• **WHAT IS REQUIRED**:
Put every line of the listing below into a JSON list of strings, one string per line, and skip blank lines. Leave the pictures out.

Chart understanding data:

★ ★ ★ ★

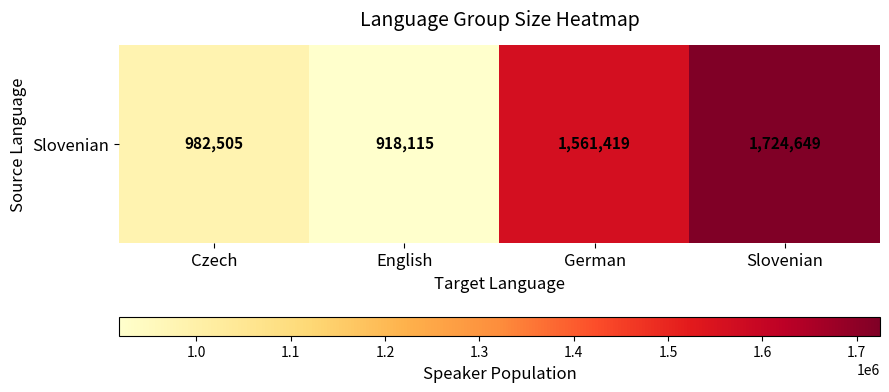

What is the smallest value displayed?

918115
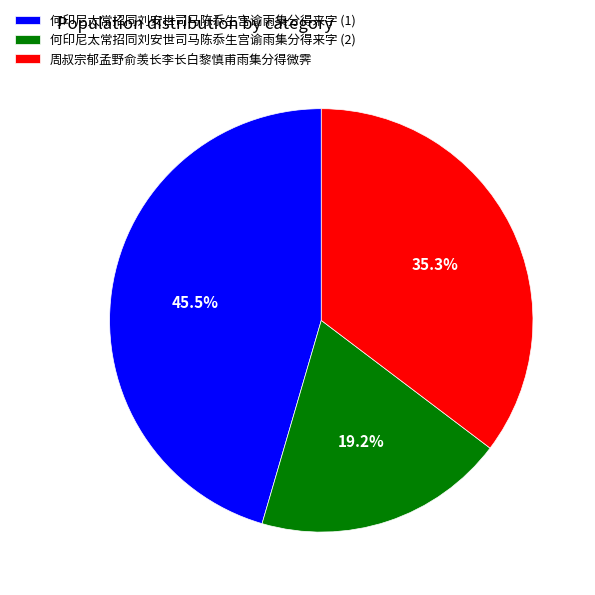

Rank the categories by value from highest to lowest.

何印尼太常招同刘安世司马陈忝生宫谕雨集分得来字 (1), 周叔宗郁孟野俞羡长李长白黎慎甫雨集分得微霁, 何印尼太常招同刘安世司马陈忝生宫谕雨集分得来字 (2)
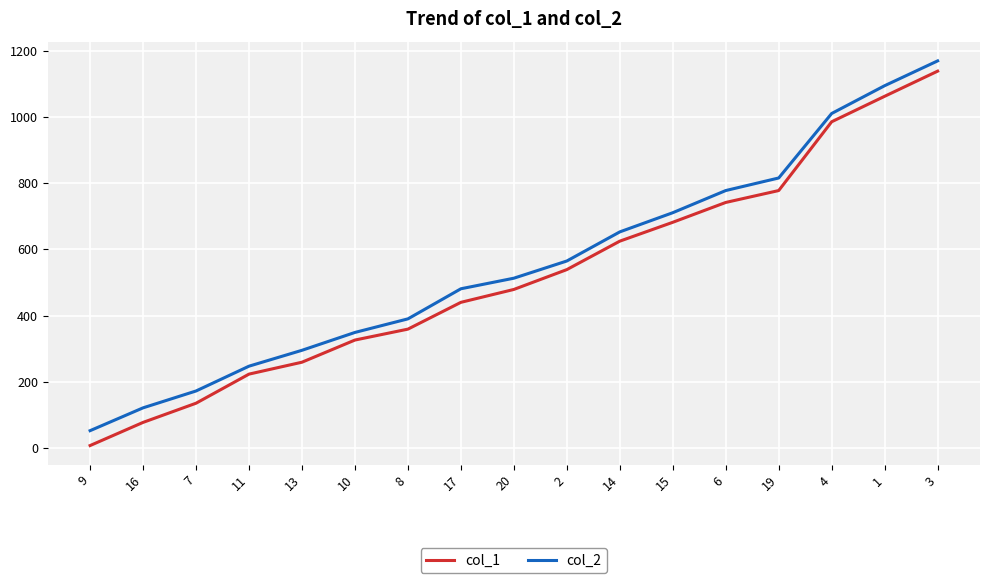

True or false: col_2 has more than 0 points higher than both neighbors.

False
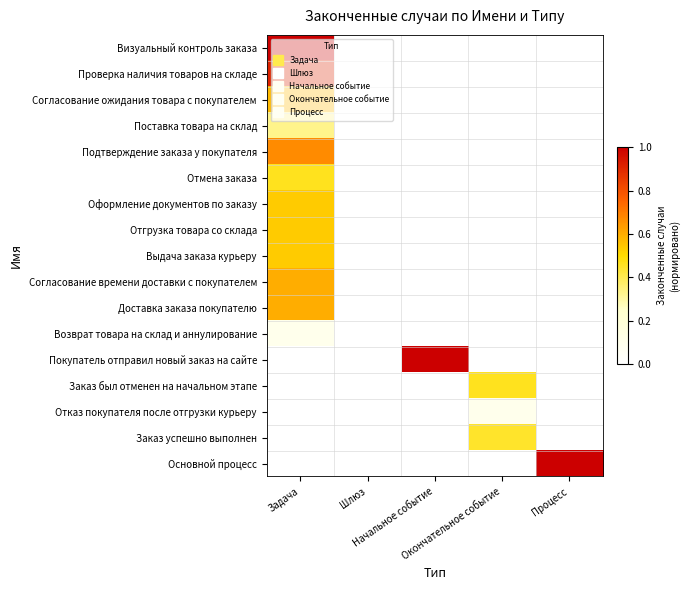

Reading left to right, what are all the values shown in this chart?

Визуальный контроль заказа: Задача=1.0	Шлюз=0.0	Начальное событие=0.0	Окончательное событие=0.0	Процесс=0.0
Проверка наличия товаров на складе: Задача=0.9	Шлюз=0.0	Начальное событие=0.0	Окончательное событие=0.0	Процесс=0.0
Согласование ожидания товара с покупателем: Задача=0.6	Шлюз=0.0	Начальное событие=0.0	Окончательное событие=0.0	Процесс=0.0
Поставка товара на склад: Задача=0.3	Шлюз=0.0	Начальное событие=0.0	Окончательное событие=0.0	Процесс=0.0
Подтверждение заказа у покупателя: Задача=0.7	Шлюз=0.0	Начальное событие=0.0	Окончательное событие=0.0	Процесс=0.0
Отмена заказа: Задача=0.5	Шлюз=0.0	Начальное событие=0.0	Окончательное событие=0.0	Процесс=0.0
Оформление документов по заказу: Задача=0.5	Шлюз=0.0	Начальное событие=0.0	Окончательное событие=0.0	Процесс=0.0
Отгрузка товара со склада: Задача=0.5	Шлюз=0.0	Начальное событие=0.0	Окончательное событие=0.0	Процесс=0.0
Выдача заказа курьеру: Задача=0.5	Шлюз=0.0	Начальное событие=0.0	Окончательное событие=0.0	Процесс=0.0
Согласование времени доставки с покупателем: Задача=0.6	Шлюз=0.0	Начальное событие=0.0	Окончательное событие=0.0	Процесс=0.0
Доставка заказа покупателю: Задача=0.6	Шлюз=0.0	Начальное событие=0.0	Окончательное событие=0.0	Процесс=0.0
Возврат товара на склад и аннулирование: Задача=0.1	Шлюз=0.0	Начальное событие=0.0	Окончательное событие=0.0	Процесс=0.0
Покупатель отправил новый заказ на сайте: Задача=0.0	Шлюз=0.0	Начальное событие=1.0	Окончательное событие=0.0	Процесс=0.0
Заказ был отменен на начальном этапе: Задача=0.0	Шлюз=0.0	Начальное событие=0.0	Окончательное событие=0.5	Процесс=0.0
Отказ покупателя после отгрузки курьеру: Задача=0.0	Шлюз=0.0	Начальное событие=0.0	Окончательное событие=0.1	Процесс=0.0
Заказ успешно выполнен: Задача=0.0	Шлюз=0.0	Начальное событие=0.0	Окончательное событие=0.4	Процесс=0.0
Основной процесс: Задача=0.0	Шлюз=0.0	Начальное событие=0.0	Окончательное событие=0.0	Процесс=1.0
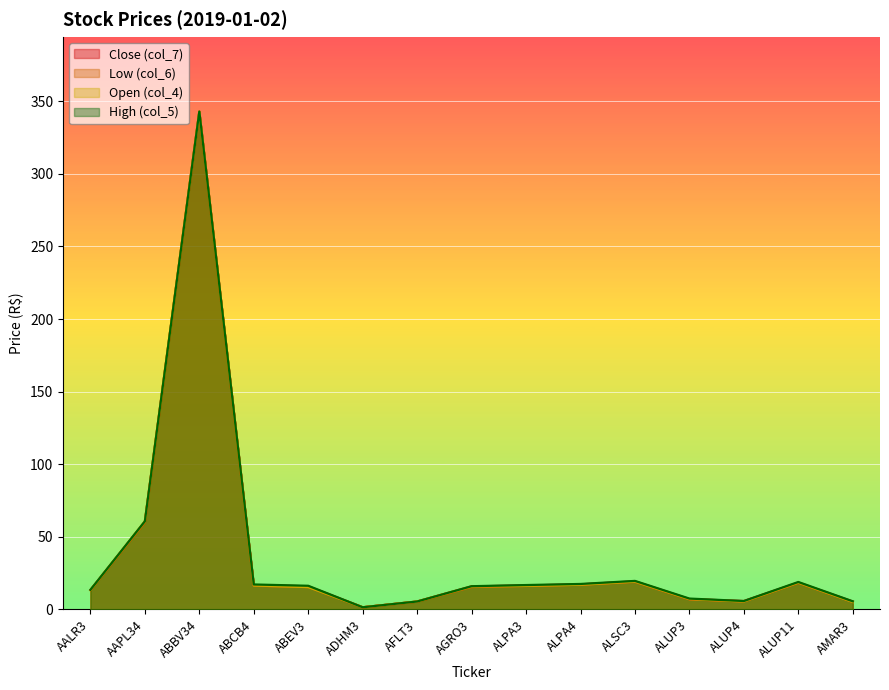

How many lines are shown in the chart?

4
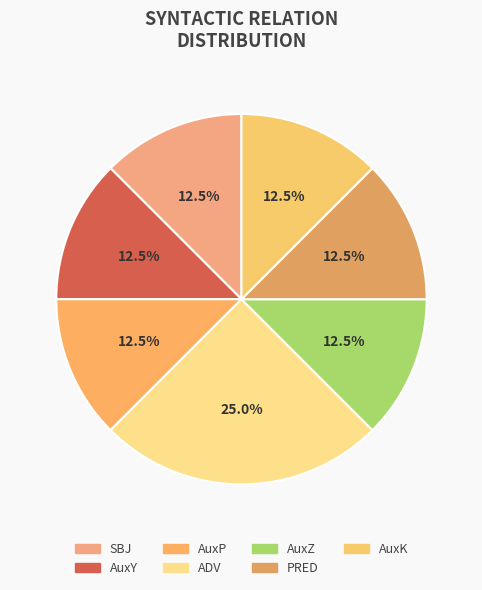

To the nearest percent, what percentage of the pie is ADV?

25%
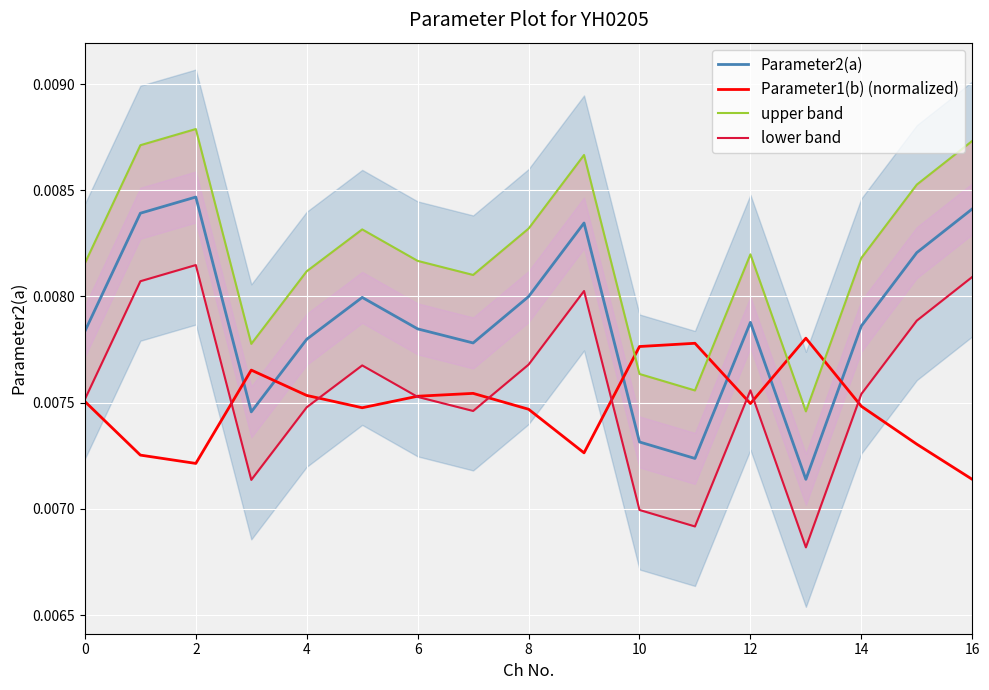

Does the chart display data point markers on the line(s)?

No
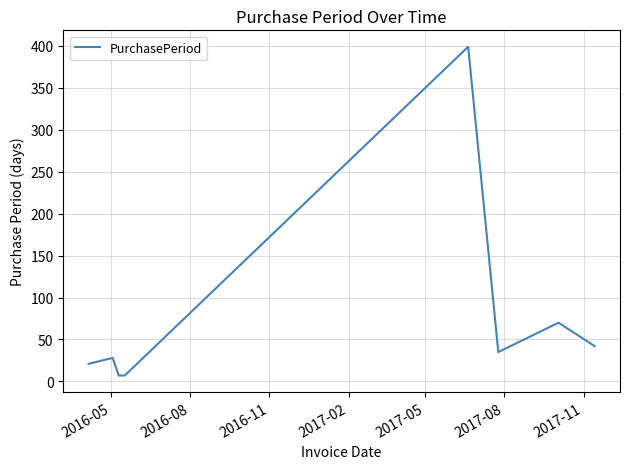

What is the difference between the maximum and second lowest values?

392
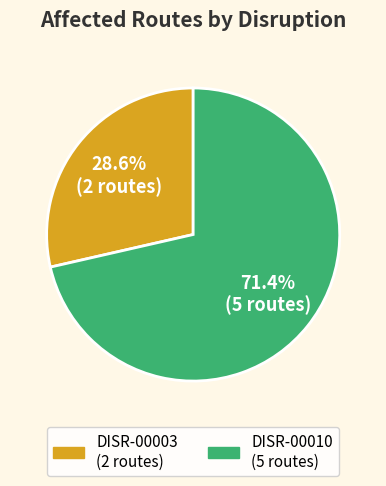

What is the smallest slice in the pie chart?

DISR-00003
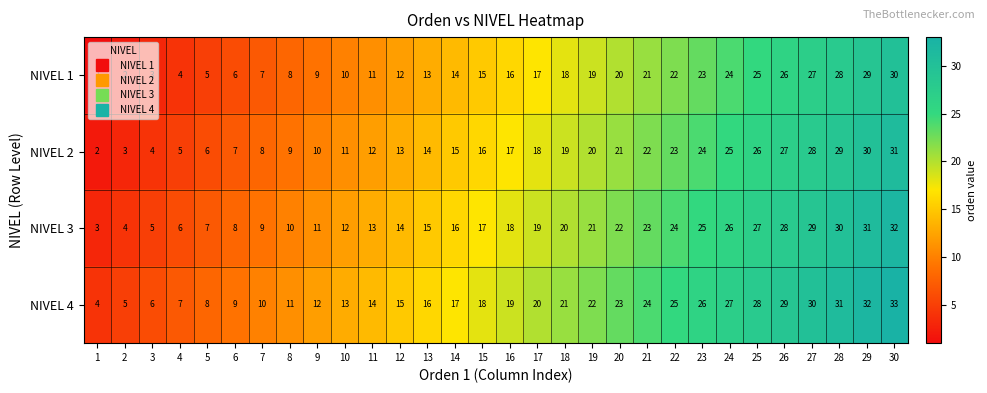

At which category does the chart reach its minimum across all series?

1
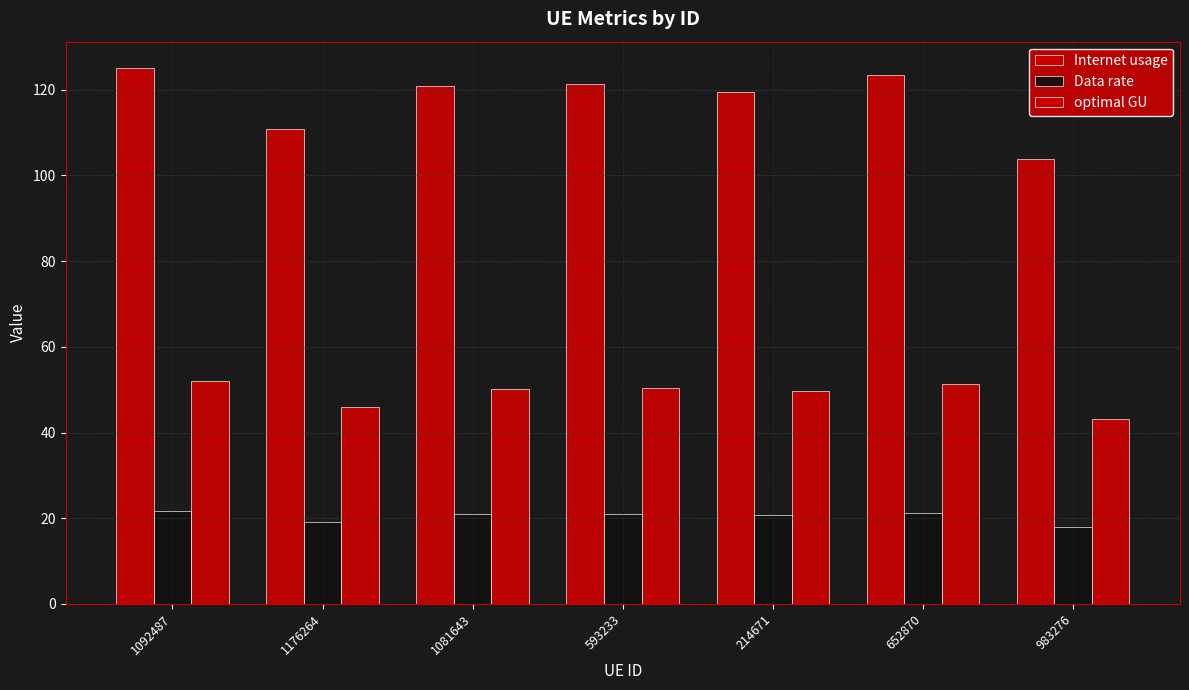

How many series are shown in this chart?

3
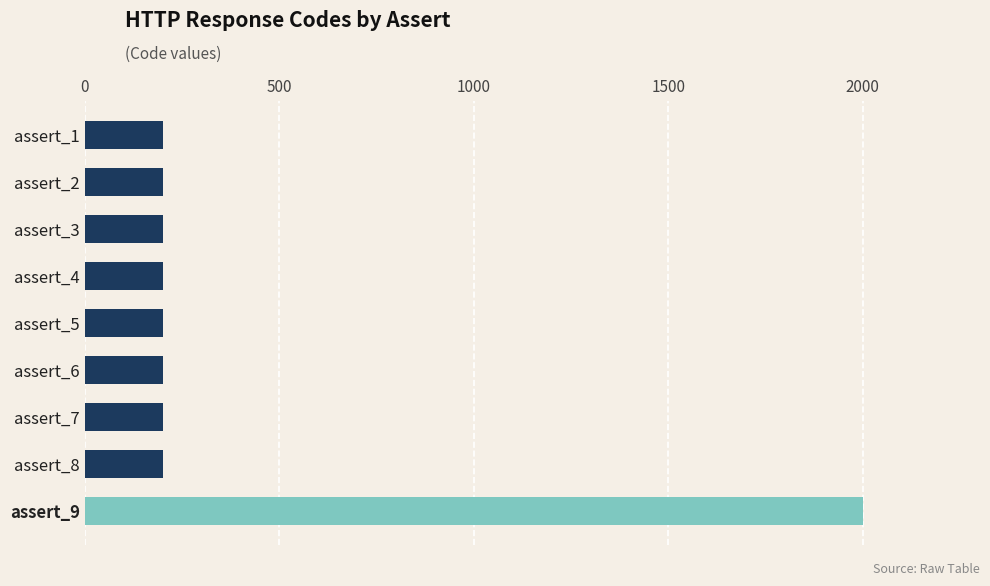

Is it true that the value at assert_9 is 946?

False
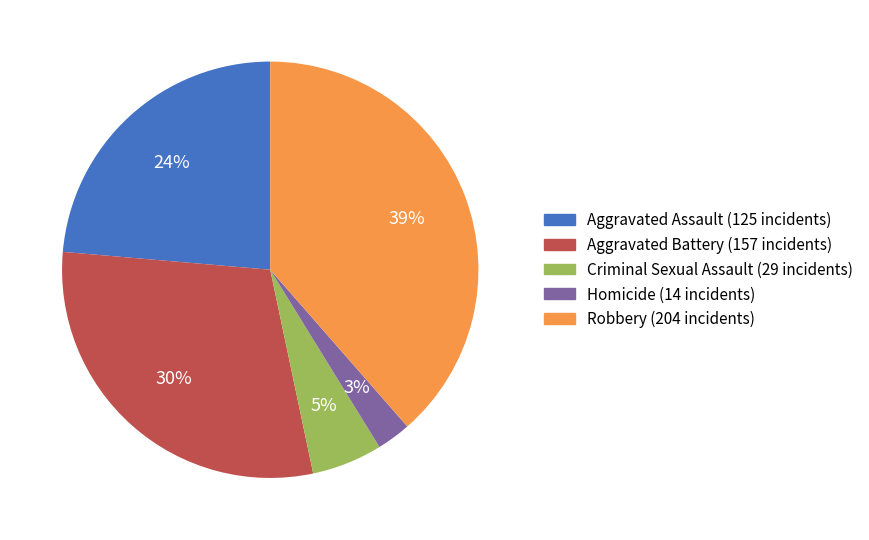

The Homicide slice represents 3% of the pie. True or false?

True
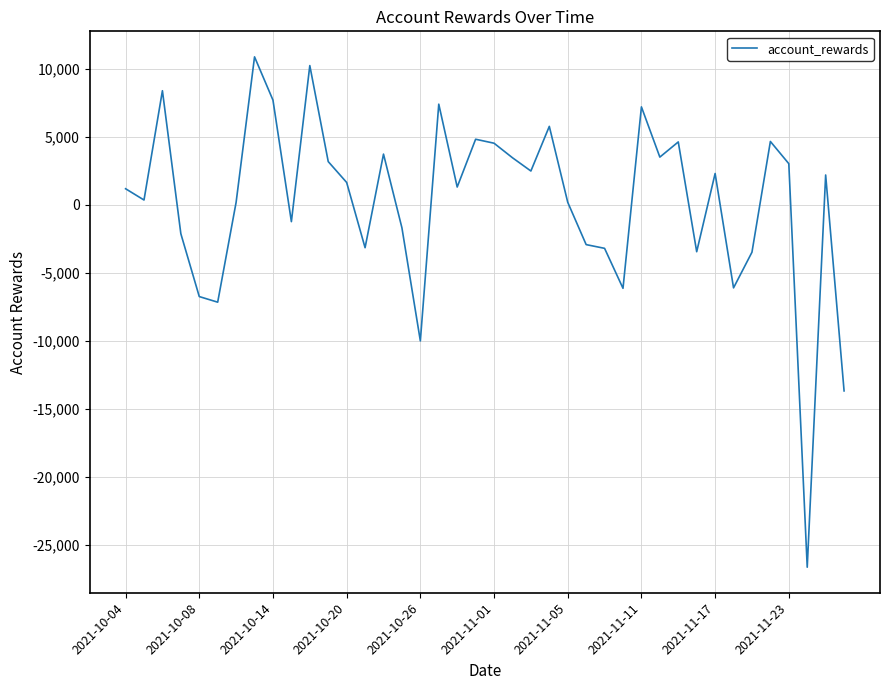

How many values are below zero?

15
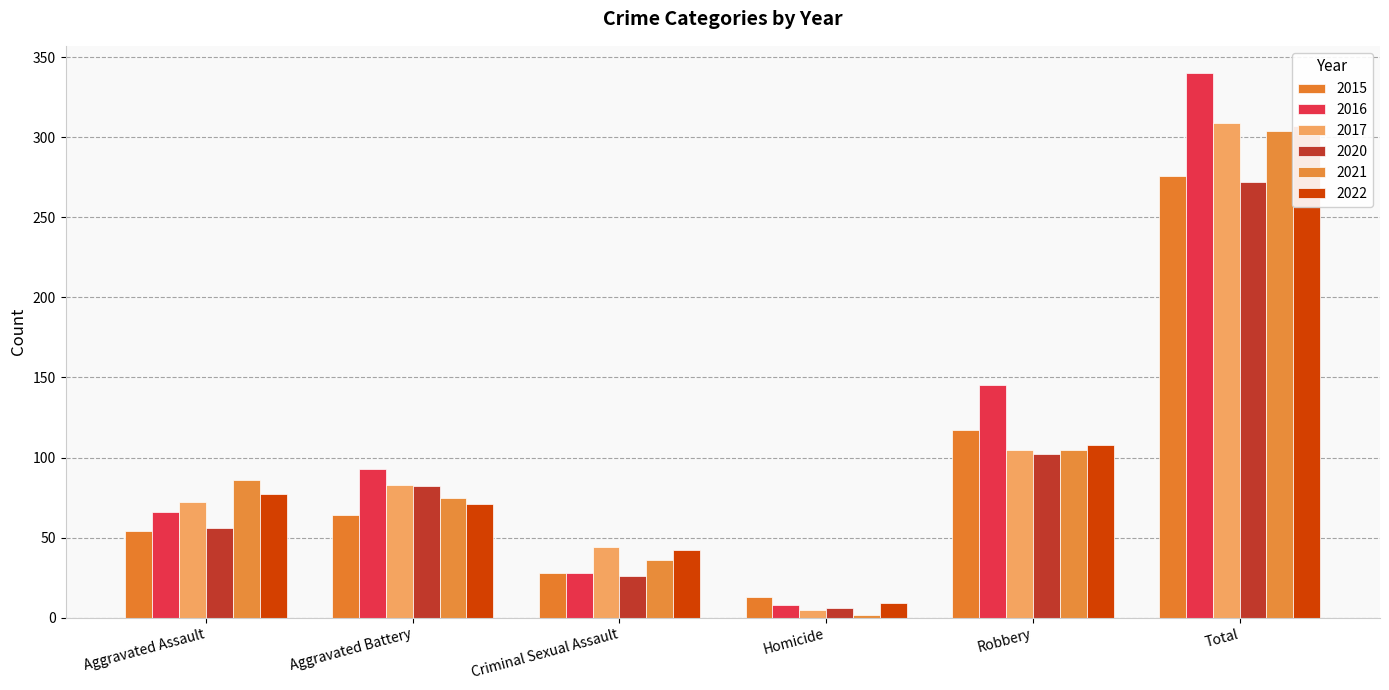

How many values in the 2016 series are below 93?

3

★ ★ ★ ★

• **EXERCISE OUTPUT**:
[
  "What is the smallest value displayed?",
  "918115",
  "Rank the categories by value from highest to lowest.",
  "何印尼太常招同刘安世司马陈忝生宫谕雨集分得来字 (1), 周叔宗郁孟野俞羡长李长白黎慎甫雨集分得微霁, 何印尼太常招同刘安世司马陈忝生宫谕雨集分得来字 (2)",
  "True or false: col_2 has more than 0 points higher than both neighbors.",
  "False",
  "Reading left to right, what are all the values shown in this chart?",
  "Визуальный контроль заказа: Задача=1.0\tШлюз=0.0\tНачальное событие=0.0\tОкончательное событие=0.0\tПроцесс=0.0",
  "Проверка наличия товаров на складе: Задача=0.9\tШлюз=0.0\tНачальное событие=0.0\tОкончательное событие=0.0\tПроцесс=0.0",
  "Согласование ожидания товара с покупателем: Задача=0.6\tШлюз=0.0\tНачальное событие=0.0\tОкончательное событие=0.0\tПроцесс=0.0",
  "Поставка товара на склад: Задача=0.3\tШлюз=0.0\tНачальное событие=0.0\tОкончательное событие=0.0\tПроцесс=0.0",
  "Подтверждение заказа у покупателя: Задача=0.7\tШлюз=0.0\tНачальное событие=0.0\tОкончательное событие=0.0\tПроцесс=0.0",
  "Отмена заказа: Задача=0.5\tШлюз=0.0\tНачальное событие=0.0\tОкончательное событие=0.0\tПроцесс=0.0",
  "Оформление документов по заказу: Задача=0.5\tШлюз=0.0\tНачальное событие=0.0\tОкончательное событие=0.0\tПроцесс=0.0",
  "Отгрузка товара со склада: Задача=0.5\tШлюз=0.0\tНачальное событие=0.0\tОкончательное событие=0.0\tПроцесс=0.0",
  "Выдача заказа курьеру: Задача=0.5\tШлюз=0.0\tНачальное событие=0.0\tОкончательное событие=0.0\tПроцесс=0.0",
  "Согласование времени доставки с покупателем: Задача=0.6\tШлюз=0.0\tНачальное событие=0.0\tОкончательное событие=0.0\tПроцесс=0.0",
  "Доставка заказа покупателю: Задача=0.6\tШлюз=0.0\tНачальное событие=0.0\tОкончательное событие=0.0\tПроцесс=0.0",
  "Возврат товара на склад и аннулирование: Задача=0.1\tШлюз=0.0\tНачальное событие=0.0\tОкончательное событие=0.0\tПроцесс=0.0",
  "Покупатель отправил новый заказ на сайте: Задача=0.0\tШлюз=0.0\tНачальное событие=1.0\tОкончательное событие=0.0\tПроцесс=0.0",
  "Заказ был отменен на начальном этапе: Задача=0.0\tШлюз=0.0\tНачальное событие=0.0\tОкончательное событие=0.5\tПроцесс=0.0",
  "Отказ покупателя после отгрузки курьеру: Задача=0.0\tШлюз=0.0\tНачальное событие=0.0\tОкончательное событие=0.1\tПроцесс=0.0",
  "Заказ успешно выполнен: Задача=0.0\tШлюз=0.0\tНачальное событие=0.0\tОкончательное событие=0.4\tПроцесс=0.0",
  "Основной процесс: Задача=0.0\tШлюз=0.0\tНачальное событие=0.0\tОкончательное событие=0.0\tПроцесс=1.0",
  "How many lines are shown in the chart?",
  "4",
  "To the nearest percent, what percentage of the pie is ADV?",
  "25%",
  "Does the chart display data point markers on the line(s)?",
  "No",
  "What is the difference between the maximum and second lowest values?",
  "392",
  "What is the smallest slice in the pie chart?",
  "DISR-00003",
  "At which category does the chart reach its minimum across all series?",
  "1",
  "How many series are shown in this chart?",
  "3",
  "Is it true that the value at assert_9 is 946?",
  "False",
  "The Homicide slice represents 3% of the pie. True or false?",
  "True",
  "How many values are below zero?",
  "15",
  "How many values in the 2016 series are below 93?",
  "3"
]